Thanks for your reply Jorrie!

Can anyone confirm this?

I thought that the universe was smoother in the past, wouldn't these changes in the density affect the way the CMB looks?

Thanks again!
 
electerr said:
Can anyone confirm this?
Yes.

electerr said:
I thought that the universe was smoother in the past, wouldn't these changes in the density affect the way the CMB looks?
Normal matter and dark matter cluster. Light does not. When the universe became transparent after the emission of the CMB, the light basically just traveled freely.

Now, it is worth mentioning that this is only an approximation (that of light traveling freely), but it is a very good one. After all, the rest of the universe besides the lights from the CMB do interact with it to a degree. Sometimes the light goes through a galaxy cluster, for instance, and interacts with the gas cloud there (the Sunyaev Zel'dovich effect). There's also a very thin, diffuse plasma that fills the entire universe since the epoch of reionization (when the first stars turned on, they re-ionized the interstellar gas). This slightly dims the CMB over the entire sky. There's also the effect of dark energy which causes gravitational potentials to change with time from the Integrated Sachs-Wolfe Effect (when a photon enters a gravitational well it blueshifts slightly, but by the time it starts to get out of the well the well has shallowed slightly and so it redshifts a bit less than the blueshift upon entering...this causes a slight brightening of the CMB at large distance scales). There's also the fact that massive structures around the universe lens the light from the CMB, which causes light that would have arrived at one angle to arrive from another.

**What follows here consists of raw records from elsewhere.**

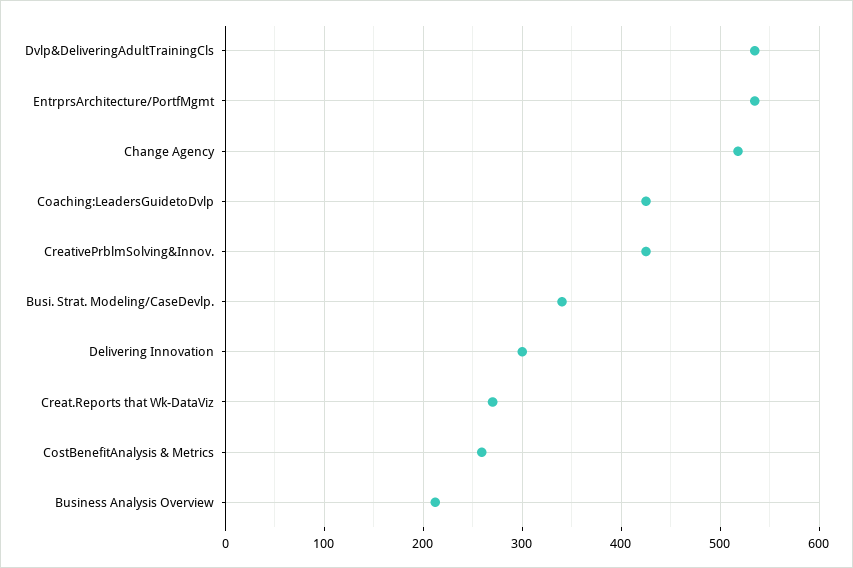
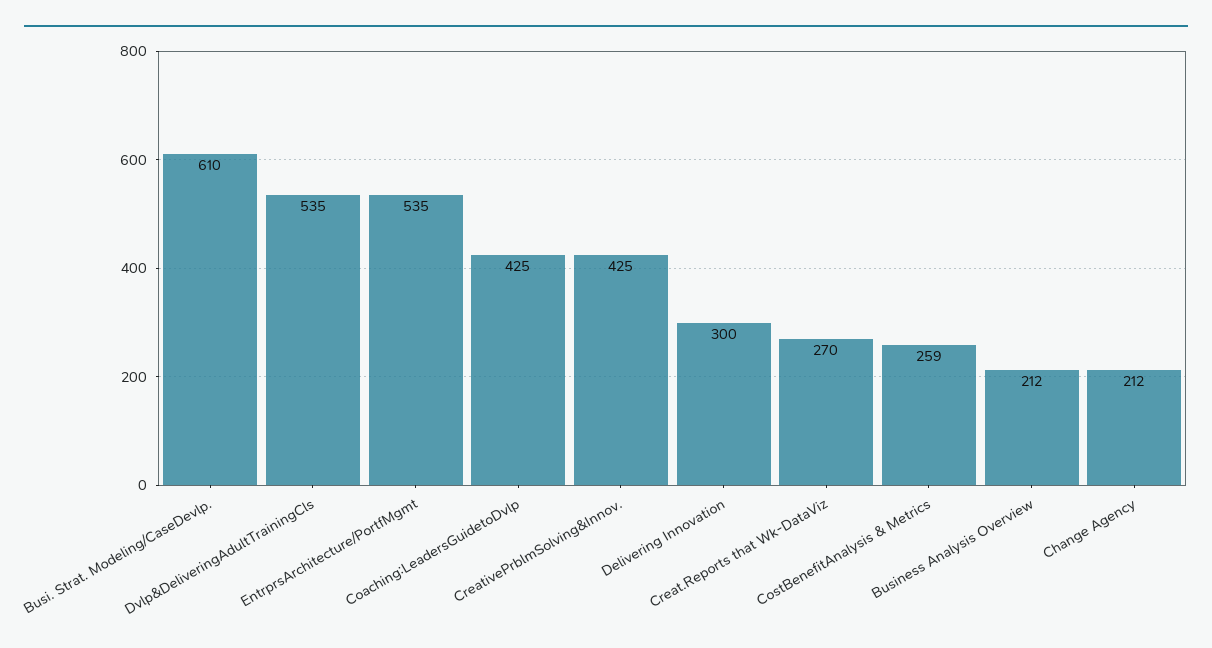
  {
    "Dvlp&DeliveringAdultTrainingCls": 535,
    "EntrprsArchitecture/PortfMgmt": 535,
-   "Change Agency": 520,
+   "Change Agency": 212,
    "Coaching:LeadersGuidetoDvlp": 425,
    "CreativePrblmSolving&Innov.": 425,
-   "Busi. Strat. Modeling/CaseDevlp.": 340,
+   "Busi. Strat. Modeling/CaseDevlp.": 610,
    "Delivering Innovation": 300,
    "Creat.Reports that Wk-DataViz": 270,
    "CostBenefitAnalysis & Metrics": 259,
    "Business Analysis Overview": 212
  }

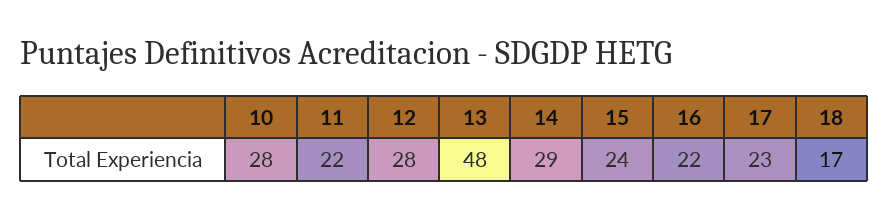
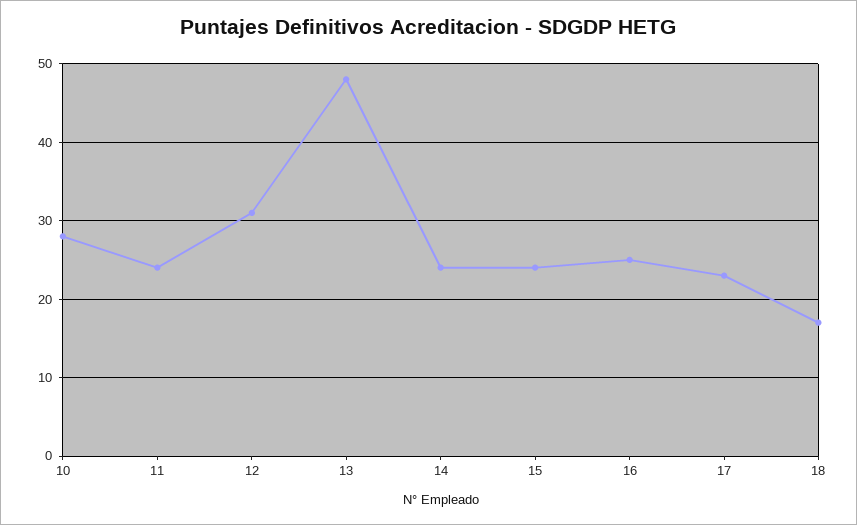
  {
    "10": 28,
-   "11": 22,
+   "11": 24,
-   "12": 28,
+   "12": 31,
    "13": 48,
-   "14": 29,
+   "14": 24,
    "15": 24,
-   "16": 22,
+   "16": 25,
    "17": 23,
    "18": 17
  }

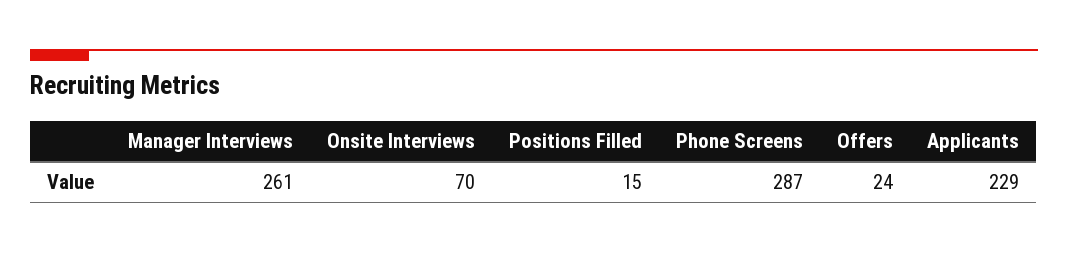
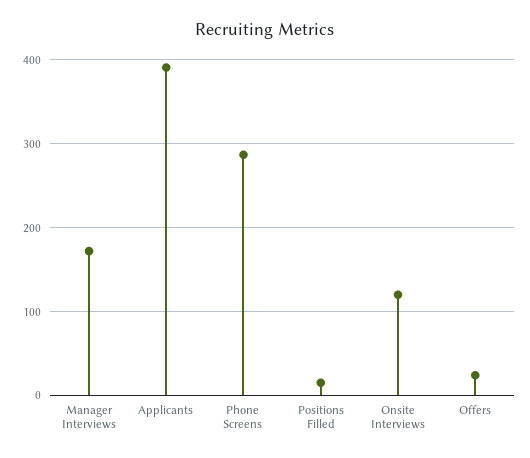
  {
-   "Manager Interviews": 261,
+   "Manager Interviews": 170,
-   "Onsite Interviews": 70,
+   "Onsite Interviews": 120,
    "Positions Filled": 15,
    "Phone Screens": 287,
    "Offers": 24,
-   "Applicants": 229
+   "Applicants": 390
  }

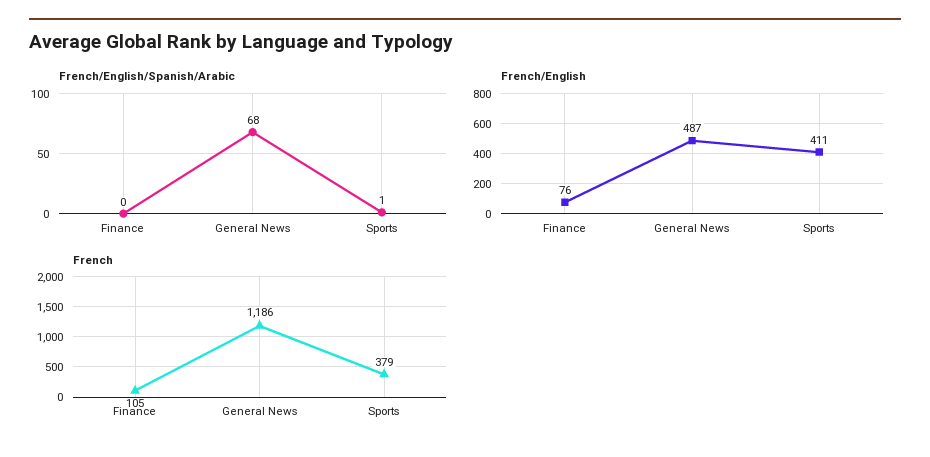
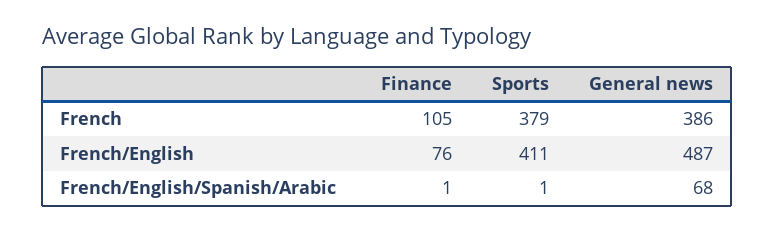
  {
    "French/English/Spanish/Arabic": {
-     "Finance": 0,
+     "Finance": 1,
      "General News": 68,
      "Sports": 1
    },
    "French/English": {
      "Finance": 76,
      "General News": 487,
      "Sports": 411
    },
    "French": {
      "Finance": 105,
-     "General News": 1186,
+     "General News": 386,
      "Sports": 379
    }
  }

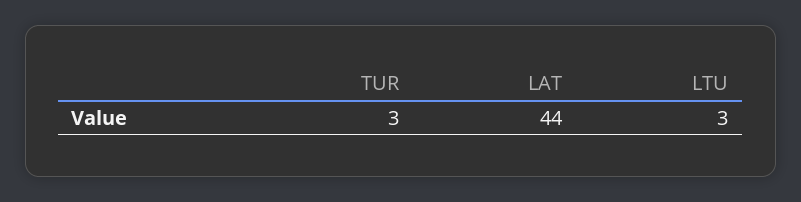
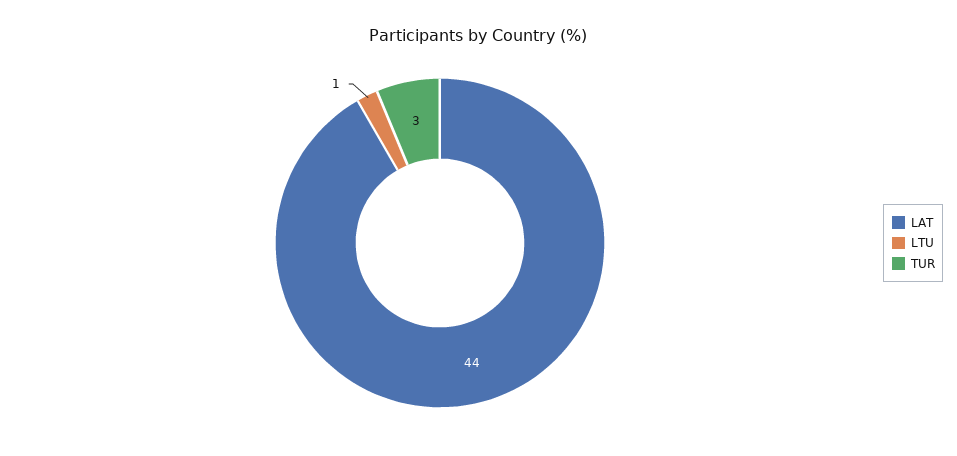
  {
    "TUR": 3,
    "LAT": 44,
-   "LTU": 3
+   "LTU": 1
  }

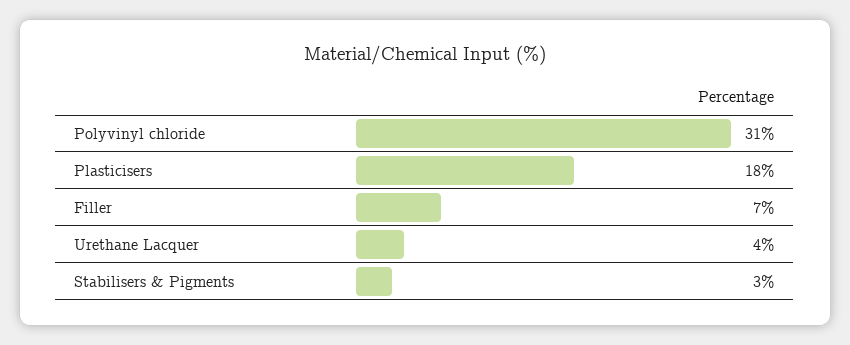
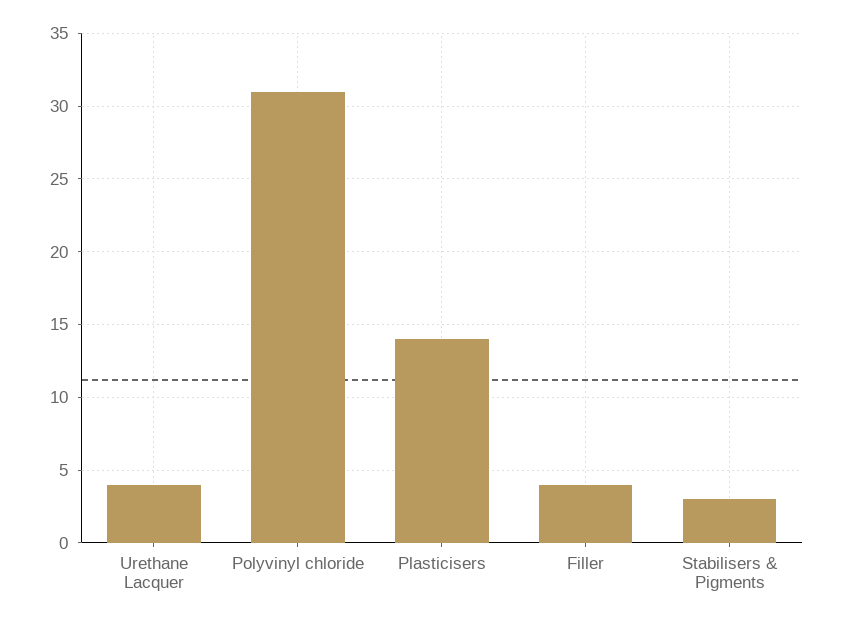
  {
    "Polyvinyl chloride": 31,
-   "Plasticisers": 18,
+   "Plasticisers": 14,
-   "Filler": 7,
+   "Filler": 4,
    "Urethane Lacquer": 4,
    "Stabilisers & Pigments": 3
  }

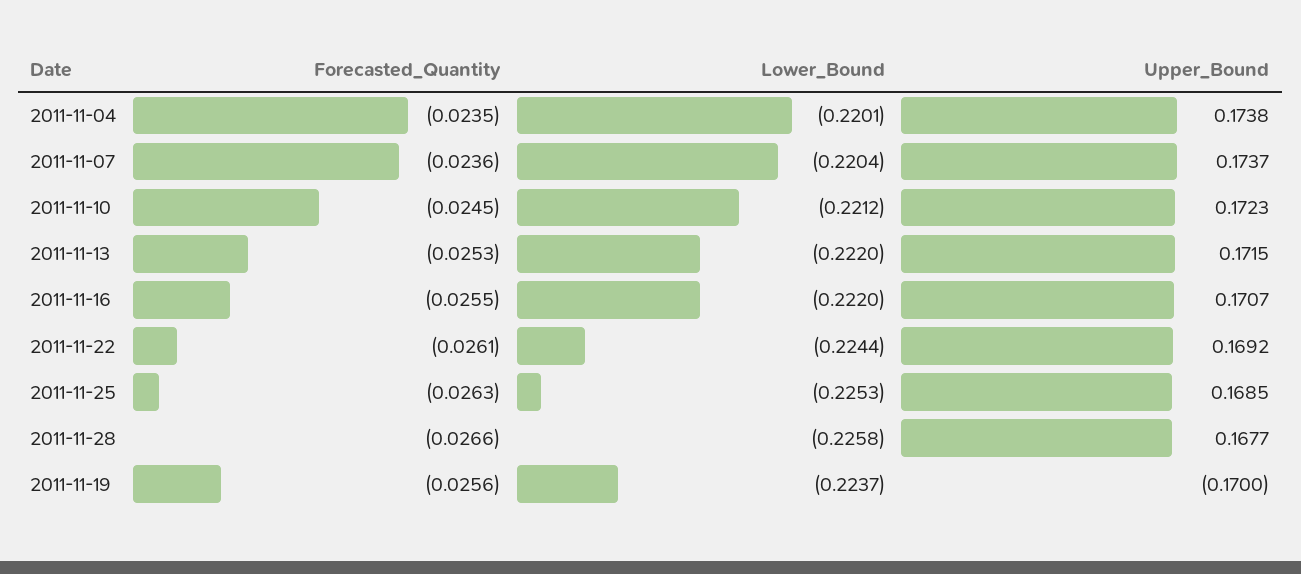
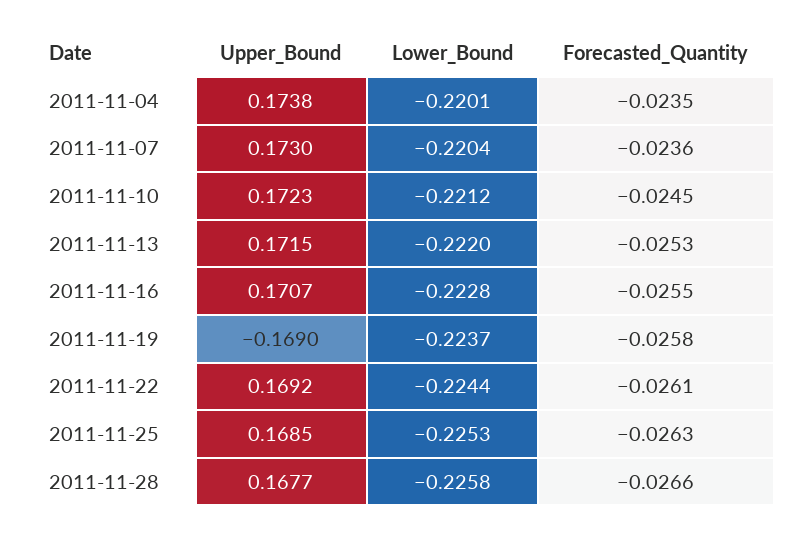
  {
    "Forecasted_Quantity": {
      "2011-11-04": -0.0235,
      "2011-11-07": -0.0236,
      "2011-11-10": -0.0245,
      "2011-11-13": -0.0253,
      "2011-11-16": -0.0255,
      "2011-11-22": -0.0261,
      "2011-11-25": -0.0263,
      "2011-11-28": -0.0266,
-     "2011-11-19": -0.0256
+     "2011-11-19": -0.0258
    },
    "Lower_Bound": {
      "2011-11-04": -0.2201,
      "2011-11-07": -0.2204,
      "2011-11-10": -0.2212,
      "2011-11-13": -0.222,
-     "2011-11-16": -0.222,
+     "2011-11-16": -0.2228,
      "2011-11-22": -0.2244,
      "2011-11-25": -0.2253,
      "2011-11-28": -0.2258,
      "2011-11-19": -0.2237
    },
    "Upper_Bound": {
      "2011-11-04": 0.1738,
-     "2011-11-07": 0.1737,
+     "2011-11-07": 0.173,
      "2011-11-10": 0.1723,
      "2011-11-13": 0.1715,
      "2011-11-16": 0.1707,
      "2011-11-22": 0.1692,
      "2011-11-25": 0.1685,
      "2011-11-28": 0.1677,
-     "2011-11-19": -0.17
+     "2011-11-19": -0.169
    }
  }

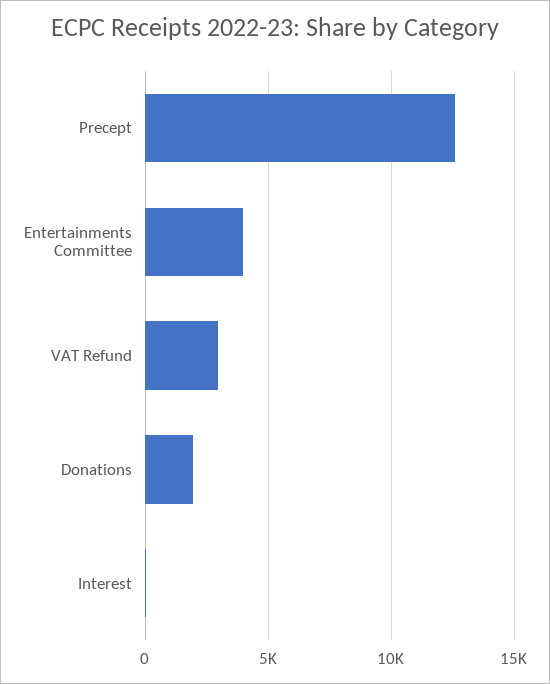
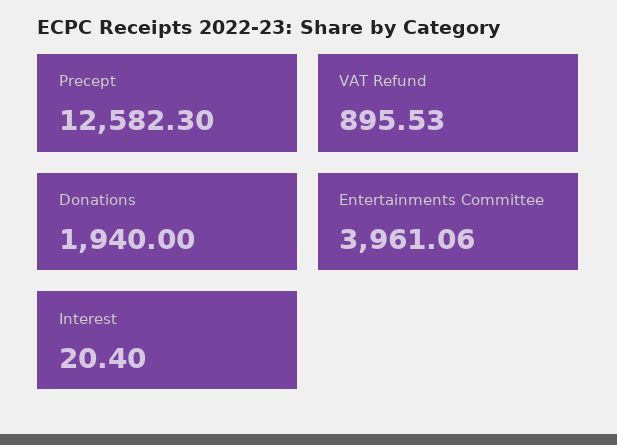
  {
    "Precept": 12582.3,
    "Entertainments Committee": 3961.06,
-   "VAT Refund": 3000,
+   "VAT Refund": 895.53,
    "Donations": 1940,
    "Interest": 20.4
  }

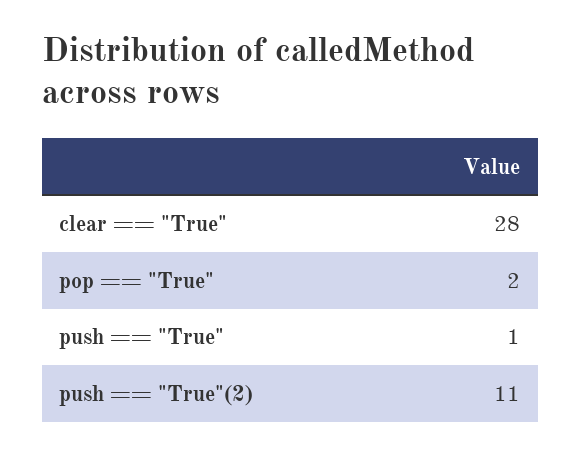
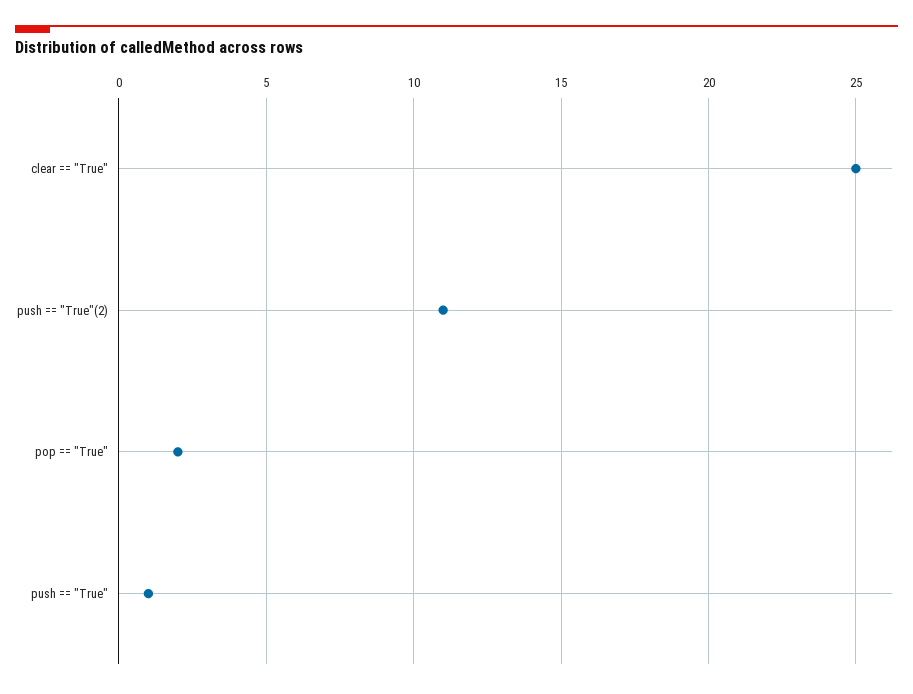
  {
-   "clear == \"True\"": 28,
+   "clear == \"True\"": 25,
    "pop == \"True\"": 2,
    "push == \"True\"": 1,
    "push == \"True\"(2)": 11
  }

All of these effects are known, of course, and are small enough to be nearly undetectable at the level of the current full-sky CMB data from WMAP. But they are significant systematics that we need to take into account to understand the next-generation CMB satellite, Planck.
 
As chalnoth noted, the universe [radiation wise] was clumpier in the past, as we perceive it. But, perception may be an issue.
 
Ok, so it is actually a picture of the past with the only difference being the wavelength. Great, now I know... Thanks for the help!
 
https://en.wikipedia.org/wiki/Recombination_(cosmology) Was a matter density right after the decoupling low enough to consider the vacuum as the actual vacuum, and not the medium through which the light propagates with the speed lower than ##({\epsilon_0\mu_0})^{-1/2}##? I'm asking this in context of the calculation of the observable universe radius, where the time integral of the inverse of the scale factor is multiplied by the constant speed of light ##c##.